Marketing site and backend are live

festivalpilot.app is online on its own Hetzner cloud infrastructure in Nuremberg: German hosting, no tracking by default, auto deploys and a solid SEO foundation.

Today we switched on the public presence for FestivalPilot. festivalpilot.app is live, and the backend at api.festivalpilot.app is live as well. It is still early, but the foundation is no longer theoretical. It exists, it deploys, it answers requests, and it is built in a way that fits the product.

That last part matters. FestivalPilot is not meant to become another overbuilt festival app with accounts, marketing pixels and cloud services stacked on top of each other. The website and backend follow the same idea as the app itself: small, reliable, privacy-aware and understandable.

What is live

The first production setup already covers the important basics:

  • Marketing pages in German and English with app-first positioning, hreflang support, Open Graph metadata, FAQPage schema, sitemap, llms.txt and an AI-crawler-aware robots.txt
  • Go API on ARM64 with endpoints for /v1/feedback, /v1/waitlist and /v1/health, plus a password-protected admin inbox under /admin/feedback
  • PostgreSQL 16 on the same server, only reachable locally
  • Caddy 2 as reverse proxy with automatic Let’s Encrypt TLS for the apex domain, www redirects, API and stats
  • GitHub Actions deployment for both repositories, festivalpilot-www and festivalpilot-api: every push to main triggers a build, SSH deploy and smoke test
  • Mail service via Hetzner web hosting: incoming mail for inbox@, kontakt@, datenschutz@, presse@ and other addresses lands in one inbox; outgoing server mail runs through msmtp

For a small indie app, this is a good place to start. It is not a huge platform stack, but it is production infrastructure with clear responsibilities.

Why this stack

We deliberately did not start with Cloudflare, Firestore or a pile of third-party SaaS tools. Instead, the first production version uses a stack that is easier to explain and easier to keep GDPR-clean.

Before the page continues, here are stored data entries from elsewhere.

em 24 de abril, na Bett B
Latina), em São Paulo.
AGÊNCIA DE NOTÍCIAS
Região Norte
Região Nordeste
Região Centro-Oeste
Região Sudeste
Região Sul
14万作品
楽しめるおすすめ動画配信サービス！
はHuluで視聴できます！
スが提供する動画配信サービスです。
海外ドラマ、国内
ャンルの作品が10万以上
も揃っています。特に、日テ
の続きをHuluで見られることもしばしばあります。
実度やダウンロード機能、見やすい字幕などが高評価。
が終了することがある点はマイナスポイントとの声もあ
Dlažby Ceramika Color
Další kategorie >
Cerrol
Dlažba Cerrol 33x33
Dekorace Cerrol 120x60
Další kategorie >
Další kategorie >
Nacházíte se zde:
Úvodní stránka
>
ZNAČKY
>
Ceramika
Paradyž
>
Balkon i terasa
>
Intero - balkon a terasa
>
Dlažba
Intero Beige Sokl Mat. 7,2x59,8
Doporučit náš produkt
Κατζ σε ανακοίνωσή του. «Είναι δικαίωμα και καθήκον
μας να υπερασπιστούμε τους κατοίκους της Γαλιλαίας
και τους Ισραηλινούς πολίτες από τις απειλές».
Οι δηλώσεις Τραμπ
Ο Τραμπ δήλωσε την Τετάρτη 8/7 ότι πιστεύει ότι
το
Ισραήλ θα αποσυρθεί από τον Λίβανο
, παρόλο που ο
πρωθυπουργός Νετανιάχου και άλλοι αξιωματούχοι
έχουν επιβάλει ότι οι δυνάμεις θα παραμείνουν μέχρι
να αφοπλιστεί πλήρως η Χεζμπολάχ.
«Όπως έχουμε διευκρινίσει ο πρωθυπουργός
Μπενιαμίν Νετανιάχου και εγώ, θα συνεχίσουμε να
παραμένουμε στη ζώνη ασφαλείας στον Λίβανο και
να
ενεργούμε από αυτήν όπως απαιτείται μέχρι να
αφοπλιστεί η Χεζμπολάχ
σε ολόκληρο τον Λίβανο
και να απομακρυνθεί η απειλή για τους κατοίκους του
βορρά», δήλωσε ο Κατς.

  • Hetzner CAX11 in Nuremberg instead of US cloud hosting
  • PostgreSQL instead of Firestore, because a schema-versioned relational model is honest and boring in the best way
  • Astro 6 instead of React or Next.js for the public website, because the site compiles to static HTML and is excellent for crawlers, search engines and AI search
  • Plain SMTP via msmtp instead of a SaaS mailer, because fewer processors mean fewer moving parts

The entire infrastructure including mail hosting costs less than 12 euros per month.

That is not only a cost decision. It is also a product decision. If the app says “privacy first”, the infrastructure should not quietly tell a different story.

Why SEO starts this early

Festival apps are searched for in very specific moments. People look for festival schedules, timetables, running orders, clashfinders, offline plans and app alternatives shortly before a festival starts. That means the website cannot be an afterthought.

The first version already includes the technical base for this: clean URLs, language alternatives, structured data, sitemap output and static pages that load quickly. The next step is content: festival landing pages, practical guides and honest comparisons that answer the questions people actually search for.

The goal is not thin SEO content. The goal is to build a useful knowledge base around the same problems the app solves: what is playing when, how to plan a festival day, how to keep a schedule available offline, and how to avoid missing a marked act.

What comes next

The public site is now ready for the next layers:

  • Festival landing pages generated from the existing lineup JSON files, aimed at seasonal search demand
  • A comparison page for festival apps and schedule tools
  • App Store and Google Play submission for the mobile app
  • More blog content in German and English, tied to real festival planning problems instead of generic product updates

Anyone on the waitlist will hear from us as soon as the app is available.

This is the unglamorous part of launching an app: DNS, TLS, database setup, deploy scripts, email routing, metadata, redirects. But it is also the part that makes the next steps possible. FestivalPilot now has a home, a backend and a clean foundation to build on.